> _Action item_
The response should consist of every line below, unchanged.

> _Source records_

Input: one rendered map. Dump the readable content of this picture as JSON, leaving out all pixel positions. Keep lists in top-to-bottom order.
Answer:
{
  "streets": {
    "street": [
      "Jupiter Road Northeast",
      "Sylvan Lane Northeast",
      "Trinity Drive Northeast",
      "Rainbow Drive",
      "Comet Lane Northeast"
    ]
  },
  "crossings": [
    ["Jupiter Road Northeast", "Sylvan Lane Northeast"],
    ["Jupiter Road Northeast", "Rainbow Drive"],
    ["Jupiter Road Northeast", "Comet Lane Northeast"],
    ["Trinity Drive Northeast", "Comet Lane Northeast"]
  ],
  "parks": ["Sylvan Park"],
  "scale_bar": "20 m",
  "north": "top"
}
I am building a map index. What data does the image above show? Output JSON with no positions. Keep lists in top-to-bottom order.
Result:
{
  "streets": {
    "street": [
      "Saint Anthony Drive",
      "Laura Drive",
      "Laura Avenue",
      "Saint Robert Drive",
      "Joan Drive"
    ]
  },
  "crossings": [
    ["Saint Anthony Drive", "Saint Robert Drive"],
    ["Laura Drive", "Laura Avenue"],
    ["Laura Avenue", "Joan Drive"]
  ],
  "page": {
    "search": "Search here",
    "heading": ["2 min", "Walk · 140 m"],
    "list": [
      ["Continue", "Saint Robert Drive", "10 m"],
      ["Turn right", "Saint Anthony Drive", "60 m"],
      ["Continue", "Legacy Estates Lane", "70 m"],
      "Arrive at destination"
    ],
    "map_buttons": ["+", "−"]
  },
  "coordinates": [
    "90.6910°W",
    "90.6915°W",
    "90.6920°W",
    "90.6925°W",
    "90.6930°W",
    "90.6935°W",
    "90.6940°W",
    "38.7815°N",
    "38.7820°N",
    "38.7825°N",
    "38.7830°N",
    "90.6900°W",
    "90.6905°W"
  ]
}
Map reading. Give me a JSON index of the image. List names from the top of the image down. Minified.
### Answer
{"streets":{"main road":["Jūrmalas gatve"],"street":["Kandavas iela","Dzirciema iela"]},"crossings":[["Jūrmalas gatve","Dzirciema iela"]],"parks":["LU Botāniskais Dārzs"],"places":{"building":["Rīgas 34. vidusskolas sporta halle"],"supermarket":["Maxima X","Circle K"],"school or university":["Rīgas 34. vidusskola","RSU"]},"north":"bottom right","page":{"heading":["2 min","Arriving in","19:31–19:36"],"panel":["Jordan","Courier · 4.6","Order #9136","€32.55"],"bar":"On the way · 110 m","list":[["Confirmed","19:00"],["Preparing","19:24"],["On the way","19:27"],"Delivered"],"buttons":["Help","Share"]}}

> _Answer for this exercise_
Input: one rendered map. Dump the readable content of this picture as JSON, leaving out all pixel positions. Keep lists in top-to-bottom order.
Answer:
{
  "streets": {
    "street": [
      "Jupiter Road Northeast",
      "Sylvan Lane Northeast",
      "Trinity Drive Northeast",
      "Rainbow Drive",
      "Comet Lane Northeast"
    ]
  },
  "crossings": [
    ["Jupiter Road Northeast", "Sylvan Lane Northeast"],
    ["Jupiter Road Northeast", "Rainbow Drive"],
    ["Jupiter Road Northeast", "Comet Lane Northeast"],
    ["Trinity Drive Northeast", "Comet Lane Northeast"]
  ],
  "parks": ["Sylvan Park"],
  "scale_bar": "20 m",
  "north": "top"
}
I am building a map index. What data does the image above show? Output JSON with no positions. Keep lists in top-to-bottom order.
Result:
{
  "streets": {
    "street": [
      "Saint Anthony Drive",
      "Laura Drive",
      "Laura Avenue",
      "Saint Robert Drive",
      "Joan Drive"
    ]
  },
  "crossings": [
    ["Saint Anthony Drive", "Saint Robert Drive"],
    ["Laura Drive", "Laura Avenue"],
    ["Laura Avenue", "Joan Drive"]
  ],
  "page": {
    "search": "Search here",
    "heading": ["2 min", "Walk · 140 m"],
    "list": [
      ["Continue", "Saint Robert Drive", "10 m"],
      ["Turn right", "Saint Anthony Drive", "60 m"],
      ["Continue", "Legacy Estates Lane", "70 m"],
      "Arrive at destination"
    ],
    "map_buttons": ["+", "−"]
  },
  "coordinates": [
    "90.6910°W",
    "90.6915°W",
    "90.6920°W",
    "90.6925°W",
    "90.6930°W",
    "90.6935°W",
    "90.6940°W",
    "38.7815°N",
    "38.7820°N",
    "38.7825°N",
    "38.7830°N",
    "90.6900°W",
    "90.6905°W"
  ]
}
Map reading. Give me a JSON index of the image. List names from the top of the image down. Minified.
### Answer
{"streets":{"main road":["Jūrmalas gatve"],"street":["Kandavas iela","Dzirciema iela"]},"crossings":[["Jūrmalas gatve","Dzirciema iela"]],"parks":["LU Botāniskais Dārzs"],"places":{"building":["Rīgas 34. vidusskolas sporta halle"],"supermarket":["Maxima X","Circle K"],"school or university":["Rīgas 34. vidusskola","RSU"]},"north":"bottom right","page":{"heading":["2 min","Arriving in","19:31–19:36"],"panel":["Jordan","Courier · 4.6","Order #9136","€32.55"],"bar":"On the way · 110 m","list":[["Confirmed","19:00"],["Preparing","19:24"],["On the way","19:27"],"Delivered"],"buttons":["Help","Share"]}}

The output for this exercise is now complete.